SUMMARY POINTS
Skills
- Pain perception includes both physical and psychosocial elements and is best managed with both preemptive and multi-modal approaches.
- Studies show disparities in pain management by race and for people with substance use disorder, raising important opportunities for clinicians to pause and evaluate their own biases (See Ch 2: Bias) and to prioritize measures that reduce pain.
- Non-pharmacological methods of pain management offer low risk components of a multi-modal approach and allow for individualized care.
- Paracervical block helps reduce uterine aspiration pain and is recommended routinely. There are many variations on technique.

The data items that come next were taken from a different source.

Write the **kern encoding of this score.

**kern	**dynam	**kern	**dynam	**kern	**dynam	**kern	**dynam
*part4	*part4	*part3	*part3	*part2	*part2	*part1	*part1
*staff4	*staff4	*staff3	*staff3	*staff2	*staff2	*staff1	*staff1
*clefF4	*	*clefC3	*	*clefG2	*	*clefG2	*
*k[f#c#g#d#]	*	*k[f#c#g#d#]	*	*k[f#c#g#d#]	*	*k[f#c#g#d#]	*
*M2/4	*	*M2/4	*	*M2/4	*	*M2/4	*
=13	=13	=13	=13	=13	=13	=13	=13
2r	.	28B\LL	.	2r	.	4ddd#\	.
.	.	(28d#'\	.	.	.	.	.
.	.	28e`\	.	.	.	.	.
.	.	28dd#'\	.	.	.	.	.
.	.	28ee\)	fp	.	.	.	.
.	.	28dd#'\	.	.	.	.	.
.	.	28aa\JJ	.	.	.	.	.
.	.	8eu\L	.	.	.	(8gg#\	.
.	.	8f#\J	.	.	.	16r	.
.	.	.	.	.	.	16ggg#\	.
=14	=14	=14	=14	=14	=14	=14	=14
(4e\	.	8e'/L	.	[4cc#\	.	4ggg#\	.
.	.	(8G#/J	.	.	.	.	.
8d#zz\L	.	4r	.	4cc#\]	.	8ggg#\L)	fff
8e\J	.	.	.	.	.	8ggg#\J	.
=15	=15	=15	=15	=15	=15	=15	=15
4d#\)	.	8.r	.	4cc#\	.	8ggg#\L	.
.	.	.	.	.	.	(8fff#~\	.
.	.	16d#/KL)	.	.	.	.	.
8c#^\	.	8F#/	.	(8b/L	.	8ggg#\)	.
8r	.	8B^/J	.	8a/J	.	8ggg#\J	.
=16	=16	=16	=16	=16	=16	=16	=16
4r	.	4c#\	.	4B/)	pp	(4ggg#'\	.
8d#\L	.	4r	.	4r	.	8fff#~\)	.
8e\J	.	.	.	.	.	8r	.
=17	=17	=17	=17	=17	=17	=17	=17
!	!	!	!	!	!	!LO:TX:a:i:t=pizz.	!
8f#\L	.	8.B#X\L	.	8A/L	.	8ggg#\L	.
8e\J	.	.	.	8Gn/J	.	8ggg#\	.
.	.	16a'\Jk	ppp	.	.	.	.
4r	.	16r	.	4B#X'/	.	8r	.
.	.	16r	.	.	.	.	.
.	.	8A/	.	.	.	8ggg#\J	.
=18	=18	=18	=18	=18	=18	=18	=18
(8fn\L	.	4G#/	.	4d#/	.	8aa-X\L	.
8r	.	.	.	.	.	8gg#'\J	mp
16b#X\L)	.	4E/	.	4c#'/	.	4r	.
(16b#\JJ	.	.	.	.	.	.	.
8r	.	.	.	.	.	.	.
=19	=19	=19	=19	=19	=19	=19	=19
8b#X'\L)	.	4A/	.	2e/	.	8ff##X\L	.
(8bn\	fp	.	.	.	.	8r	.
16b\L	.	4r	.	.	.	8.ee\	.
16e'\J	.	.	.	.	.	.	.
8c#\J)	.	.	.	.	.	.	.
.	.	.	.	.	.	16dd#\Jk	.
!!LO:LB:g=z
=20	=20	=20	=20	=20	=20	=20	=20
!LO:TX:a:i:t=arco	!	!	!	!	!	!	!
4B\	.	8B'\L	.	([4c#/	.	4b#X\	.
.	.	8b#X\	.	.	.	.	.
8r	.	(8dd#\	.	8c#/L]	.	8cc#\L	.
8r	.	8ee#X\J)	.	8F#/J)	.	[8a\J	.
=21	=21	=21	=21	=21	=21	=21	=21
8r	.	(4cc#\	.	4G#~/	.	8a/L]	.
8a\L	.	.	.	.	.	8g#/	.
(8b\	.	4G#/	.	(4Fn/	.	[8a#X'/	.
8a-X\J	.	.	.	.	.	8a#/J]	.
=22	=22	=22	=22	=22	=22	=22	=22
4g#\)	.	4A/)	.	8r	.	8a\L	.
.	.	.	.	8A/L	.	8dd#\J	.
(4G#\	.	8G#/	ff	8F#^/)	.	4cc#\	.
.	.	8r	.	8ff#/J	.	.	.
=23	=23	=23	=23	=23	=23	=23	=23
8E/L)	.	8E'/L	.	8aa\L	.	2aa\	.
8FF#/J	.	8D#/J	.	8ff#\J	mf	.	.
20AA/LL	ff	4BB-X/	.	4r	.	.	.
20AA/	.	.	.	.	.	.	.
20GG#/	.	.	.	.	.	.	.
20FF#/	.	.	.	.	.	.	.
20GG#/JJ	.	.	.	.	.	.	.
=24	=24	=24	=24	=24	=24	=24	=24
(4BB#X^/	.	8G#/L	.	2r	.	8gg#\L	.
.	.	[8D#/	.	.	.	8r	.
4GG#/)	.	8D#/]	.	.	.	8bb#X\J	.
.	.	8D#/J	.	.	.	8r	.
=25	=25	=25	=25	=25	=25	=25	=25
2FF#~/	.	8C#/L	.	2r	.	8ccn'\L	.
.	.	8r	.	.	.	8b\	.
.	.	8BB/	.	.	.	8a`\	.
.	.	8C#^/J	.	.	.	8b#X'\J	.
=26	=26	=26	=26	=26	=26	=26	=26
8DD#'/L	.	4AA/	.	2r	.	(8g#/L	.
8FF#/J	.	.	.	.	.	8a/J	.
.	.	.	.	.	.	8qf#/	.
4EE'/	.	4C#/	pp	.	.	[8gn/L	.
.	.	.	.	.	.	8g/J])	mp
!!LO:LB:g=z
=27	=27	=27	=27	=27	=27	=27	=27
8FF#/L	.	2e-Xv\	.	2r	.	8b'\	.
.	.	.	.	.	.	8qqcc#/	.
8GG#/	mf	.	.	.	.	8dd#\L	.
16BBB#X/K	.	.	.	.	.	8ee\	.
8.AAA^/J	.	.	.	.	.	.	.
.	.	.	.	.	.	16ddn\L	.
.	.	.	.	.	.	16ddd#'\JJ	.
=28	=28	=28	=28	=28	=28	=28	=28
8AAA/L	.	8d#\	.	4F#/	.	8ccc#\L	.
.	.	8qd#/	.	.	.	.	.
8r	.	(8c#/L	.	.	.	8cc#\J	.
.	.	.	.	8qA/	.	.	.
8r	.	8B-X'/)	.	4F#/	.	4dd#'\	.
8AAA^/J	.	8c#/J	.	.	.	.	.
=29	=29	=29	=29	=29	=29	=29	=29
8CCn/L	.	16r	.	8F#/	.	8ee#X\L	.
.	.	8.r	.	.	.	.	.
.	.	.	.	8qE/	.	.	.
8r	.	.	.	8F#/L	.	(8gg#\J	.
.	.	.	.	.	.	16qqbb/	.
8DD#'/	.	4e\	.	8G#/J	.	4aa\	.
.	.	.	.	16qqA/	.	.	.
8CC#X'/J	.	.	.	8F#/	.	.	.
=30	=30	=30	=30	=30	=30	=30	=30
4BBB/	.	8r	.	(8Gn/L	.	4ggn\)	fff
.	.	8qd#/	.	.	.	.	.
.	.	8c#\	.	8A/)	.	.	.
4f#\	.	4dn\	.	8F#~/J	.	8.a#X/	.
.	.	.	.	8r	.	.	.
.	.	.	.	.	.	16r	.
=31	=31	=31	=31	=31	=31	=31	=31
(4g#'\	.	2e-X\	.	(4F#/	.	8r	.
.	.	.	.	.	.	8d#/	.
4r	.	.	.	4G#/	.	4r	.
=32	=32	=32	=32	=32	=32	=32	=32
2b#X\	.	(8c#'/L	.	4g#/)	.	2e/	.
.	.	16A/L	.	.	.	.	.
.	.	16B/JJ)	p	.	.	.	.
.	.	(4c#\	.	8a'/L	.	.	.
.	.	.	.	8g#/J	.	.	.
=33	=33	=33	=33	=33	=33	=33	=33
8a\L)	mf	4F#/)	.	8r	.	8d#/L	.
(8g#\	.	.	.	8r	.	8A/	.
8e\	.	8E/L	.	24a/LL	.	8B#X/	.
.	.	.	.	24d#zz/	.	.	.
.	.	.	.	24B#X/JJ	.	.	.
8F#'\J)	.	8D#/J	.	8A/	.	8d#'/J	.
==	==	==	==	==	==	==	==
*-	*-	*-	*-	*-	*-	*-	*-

- Oral NSAIDs are a low risk component of a multi-modal approach and are recommended routinely. Acetaminophen is also low risk and likely beneficial.

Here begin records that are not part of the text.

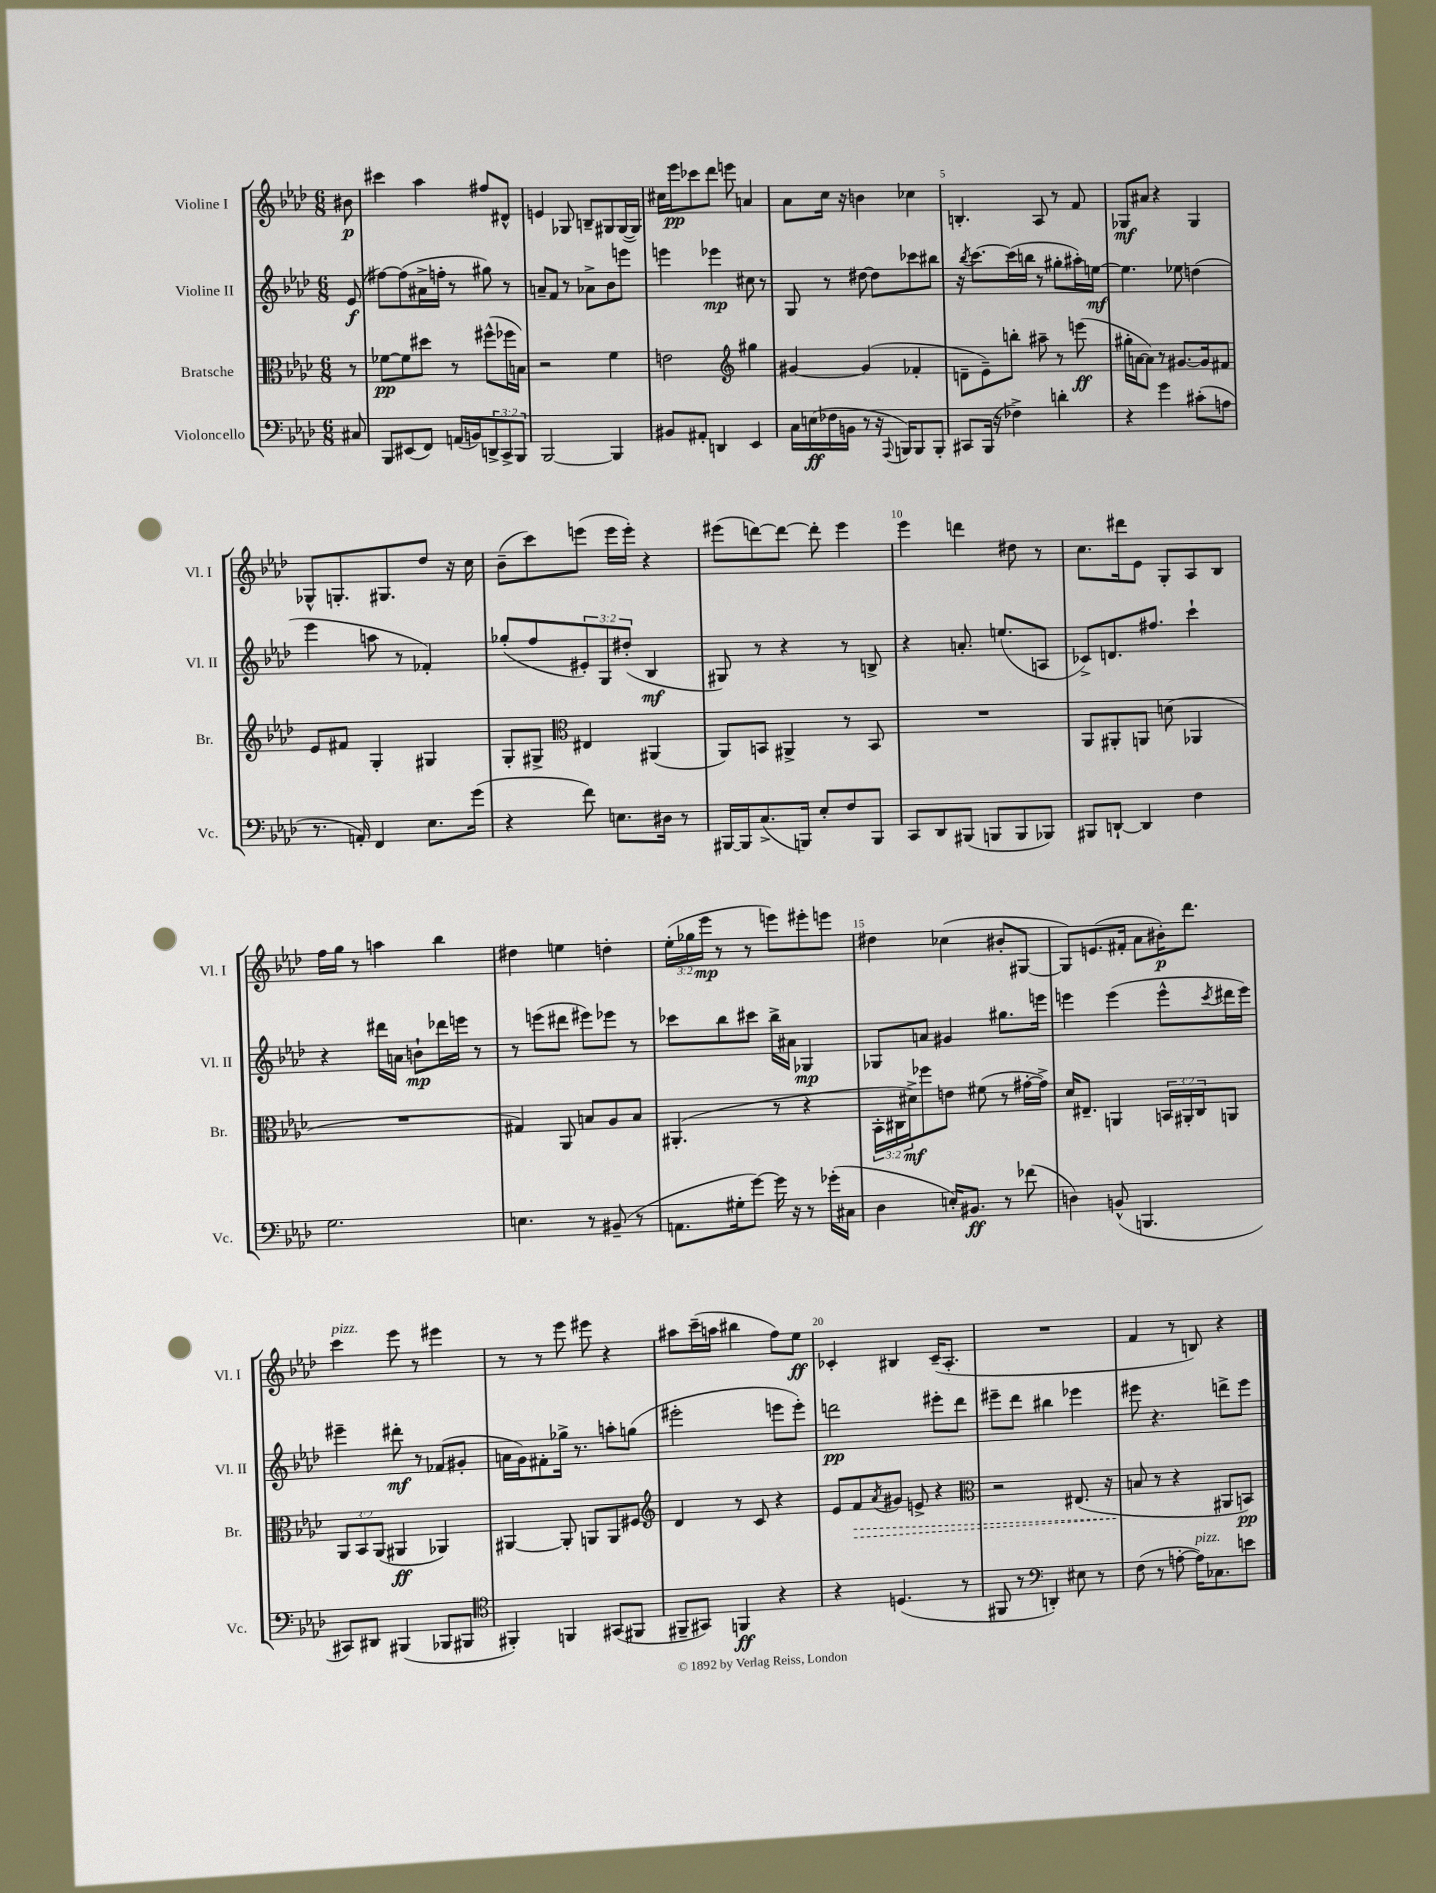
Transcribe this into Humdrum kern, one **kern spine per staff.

**kern	**kern	**kern	**kern
*staff4	*staff3	*staff2	*staff1
*clefF4	*clefC3	*clefG2	*clefG2
*k[b-e-a-d-]	*k[b-e-a-d-]	*k[b-e-a-d-]	*k[b-e-a-d-]
*M6/8	*M6/8	*M6/8	*M6/8
8C#/	8r	(8e-/	8b#\
=	=	=	=
8BBB-/L	[8f-\L	[8ff#\L)	4ccc#\
(8EE#/	8f-\]	(8ff#\]	.
8FF/J)	8dd#\J	16a#^\L	4aa-\
.	.	16ff'\JJ	.
(16AA/LL	8r	8r	.
16BB/J)	.	.	.
12DD^/	(8ff#^^\L	8gg#\)	8ff#/L
12CC^/	.	.	.
.	16ff-\L	8r	8d#^^/J
12BBB-/J	.	.	.
.	16B\JJ)	.	.
=	=	=	=
[2BBB-/	2r	8a~/L	4e/
.	.	8f/J	.
.	.	8r	8G-/
.	.	8a-^\L	8B~/L
4BBB-/]	4f\	8b-\	8G#/
.	.	8eee\J	([16G#/L
.	.	.	16G#/]JJ)
=	=	=	=
8BB#/L	2e\	4eee\	16cc#\LL
.	.	.	16eee-\J
8AA#'/J	.	.	8ccc-\
4DD/	.	4eee-\	8ddd-\J
.	.	.	8eee\
*	*clefG2	*	*
4EE-/	4gg#\	8cc#\	4a/
.	.	8r	.
=	=	=	=
16C\LL	[4g#/	8G/	8a-\L
(16E\	.	.	.
16F-\	.	8r	16cc\Jk
16BB\JJ	.	.	16r
8r	(4g#/]	[8dd#\	4b\
16r	.	8dd#\]L	.
8qqAAA-/	.	.	.
16BBB/LK)	.	.	.
8BBB/	4f-'/	8ccc-\	4cc-\
8BBB'/J	.	8bb#\J	.
=	=	=	=
8CC#/L	8d~\L	16r	4.B'/
.	.	8qbb-/	.
.	.	[8.ccc\L	.
(16BBB-/Jk	8e-~\)	.	.
16r	.	.	.
4F-^\)	8bb'\J	(16ccc\]L	.
.	.	16bb\JJ	.
.	8aa#~\	8r	8A-/
4d'\	8r	8gg#'\L	8r
.	(8eee\	16aa#'\L)	8f/
.	.	[16ee\JJ	.
=	=	=	=
4r	16gg#'\LL	4.ee\]	8G-/L
.	[16a\J	.	.
.	8a\]J)	.	8a#/J
4g\	8r	.	4r
.	[8.g#/L	8ee-\	.
(8c#'\L	.	(4dd\	4G-/
.	16g#/]k	.	.
8A\J	8f#/J	.	.
=	=	=	=
8.r	8e-/L	4eee-\	8G-^^/L
.	8f#/J	.	8.G'/
16AA'/)	.	.	.
4FF/	4G'/	8aa\	.
.	.	.	8.G#/
.	.	8r	.
8.E-\L	4G#/	4f-'/)	8dd-/J
.	.	.	16r
(16g\Jk	.	.	16cc\
=	=	=	=
4r	8G'/L	(8gg-'/L	(8b-~\L
.	8G#^/J	8ff/	8ccc\)
*	*clefC3	*	*
8f\)	4E#/	12e#'/)	(8eee\J
.	.	12G/	.
8.E\L	.	.	16eee\LL
.	.	(12dd#'/J	.
.	.	.	16eee'\JJ)
.	(4AA#/	4B-/	4r
16D#\Jk	.	.	.
8r	.	.	.
=	=	=	=
[16BBB#/LL	8AA-/L)	8G#/)	(8eee#\L
16BBB#/]J	.	.	.
(8.C^/	8BB/J	8r	[8ddd\)
.	4AA#^/	4r	8ddd\_J
16BBB/Jk)	.	.	.
8E-'/L	.	.	8ddd'\]
8F/	8r	8r	4eee#\
8BBB/J	8BB/	8B^/	.
=	=	=	=
8CC/L	2.r	4r	4eee-\
8DD-/	.	.	.
(8BBB#/J	.	8.a'/	4ddd\
8BBB/L	.	.	.
.	.	(8.ee/L	.
8BBB/	.	.	8dd#\
8BBB-/J)	.	8A/J	8r
=	=	=	=
8BBB#/L	8AA-/L	8c-^/L)	8.cc\L
[8DD`/J	8AA#'/	8.d/	.
.	.	.	16ddd#\k
4DD/]	8AA/J	.	8e-\J
.	.	8.ff#/J	.
.	(8d\	.	8G'/L
4F\	4AA-/	4ccc`\	8A-/
.	.	.	8B-/J
=	=	=	=
2.G\	2.r	4r	16ff\LL
.	.	.	16gg\JJ
.	.	.	8r
.	.	16ddd#\LL	4aa\
.	.	16a\JJ	.
.	.	8b`\L	.
.	.	16ddd-\L	4bb-\
.	.	16eee\JJ	.
.	.	8r	.
=	=	=	=
4.E\	4G#/)	8r	4dd#\
.	.	(8eee\L	.
.	8AA-/	8ddd#\J	4ee\
8r	8B/L	8eee#\L)	.
(8BB#~/	8A-/	8eee-\J	4dd'\
8r	8B/J	8r	.
=	=	=	=
8.AA\L	(4.AA#'/	8ccc-\L	(24ee-'\LL
.	.	.	24gg-\
.	.	.	24eee-\JJ
.	.	8bb-\	8r
16G#'\k	.	.	.
[8g\J)	.	8ccc#\J	8r
16g\]	8r	16bb-^\LL	8eee\L)
16r	.	16a#\JJ	.
8r	4r	4G-/	8eee#'\
(16g-'\LL	.	.	8eee\J
16C#\JJ	.	.	.
=	=	=	=
4D-\	24BB-'\LL	8G-/L	4dd#\
.	24C#\	.	.
.	24d#^\J)	.	.
.	8ff-\	8a/J	.
16E'/LK)	8e\J	4g#/	(4cc-\
8.BB#/J	.	.	.
.	(8f#\	.	.
8r	8r	8.gg#\L	8b#'/L
(8f-\	[16g#'\LL	.	[8G#/J
.	16g#^\]JJ)	16eee\Jk	.
=	=	=	=
4D\)	16d-/LK	4eee\	8G#/]L)
.	8.E#~/J	.	.
.	.	.	(8.e/
(8BB^^/	4AA/	(4eee\	.
.	.	.	16f#'/Jk
4.BBB/	.	.	8a-\L
.	24BB/LL	8eee^^\L	16b#'\K)
.	24AA#'/	.	.
.	.	.	8.ddd-\J
.	24C/J	.	.
.	.	8qccc/	.
.	8AA/J	16ddd#\L	.
.	.	16eee\JJ)	.
=	=	=	=
8CC#/L)	12AA-/L	4eee#~\	4ccc\
.	12BB-/	.	.
8DD#/J	.	.	.
.	(12AA-/J	.	.
(4BBB#/	4AA#/	8ddd#'\	8eee-\
.	.	8r	8r
8BBB-/L	4AA-/)	(8f-/L	4eee#\
8BBB#/J	.	8g#'/J	.
=	=	=	=
*clefC4	*	*	*
4FF#'/)	[4AA#/	16a\LL	8r
.	.	16g\J)	.
.	.	8f#'\	8r
4FF/	8AA#'/]	16gg-^\Jk	8eee-\
.	.	8.r	.
.	8AA/L	.	8eee#\
(8GG#/L	8AA/	8aa'\L	4r
8FF#/J	8F#/J	(8gg\J	.
=	=	=	=
*	*clefG2	*	*
8FF#~/L	4d-/	2eee#'\	8aa#\L
8GG#/J)	.	.	(16ccc~\L
.	.	.	16aa\JJ
4FF/	8r	.	4bb#\
.	8c/	.	.
4r	4r	8eee\L	8ff\L)
.	.	8eee'\J)	8ee-\J
=	=	=	=
4r	8e-/L	2ddd\	4c-'/
.	8f/	.	.
.	8qa-/	.	.
(4.D/	8g#/J	.	4B#/
.	8e^/	.	.
.	4r	8eee#'\L	(16c-~/LK
.	.	.	8.A-'/J
8r	.	8ddd\J	.
=	=	=	=
*	*clefC3	*	*
8FF#/	2r	8eee#~\L	2.r
8r	.	8ddd-\J	.
*clefF4	*	*	*
4DD'/)	.	4bb#\	.
8E#\	(8.E#/	4eee-\	.
8r	.	.	.
.	16r	.	.
=	=	=	=
(8F\	8B/	8eee#\	4f/
8r	8r	4.r	.
[8A'\	4r	.	8r
16A\]LK)	.	.	8B/)
8.C-\	.	.	.
.	8AA#/L	8ddd^\L	4r
8e\J	8BB/J)	8eee#\J	.
==	==	==	==
*-	*-	*-	*-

- Anxiolytics oral opioids may be given individually or together prior to uterine aspiration, although the latter may cause nausea with limited benefit.
- Intravenous pain management may be chosen if monitoring and staffing are available; and patients may require respiratory support.
- Individuals who regularly use opioids or have opioid use disorder on medication assisted therapy should continue their medications prior to a procedure and may require higher doses of pain medications. Substance use should not impact a clinician’s usual assessment of capacity for informed consent.
Safety
- Universal pre-procedure antibiotic prophylaxis before uterine aspiration is well supported by available evidence.
- Safety will be improved by attention to allergies, concurrent medications, conditions that compromise respiratory status, recommended dose limits, and reversal agents.
- Emergency management simulations and supplies should be regularly reviewed.
Role
- In addition to both non-pharmacologic support and multimodal pain management, it helps to involve the person in decisions around the procedure, practice gentle and slow procedural technique, and use a reassuring tone throughout.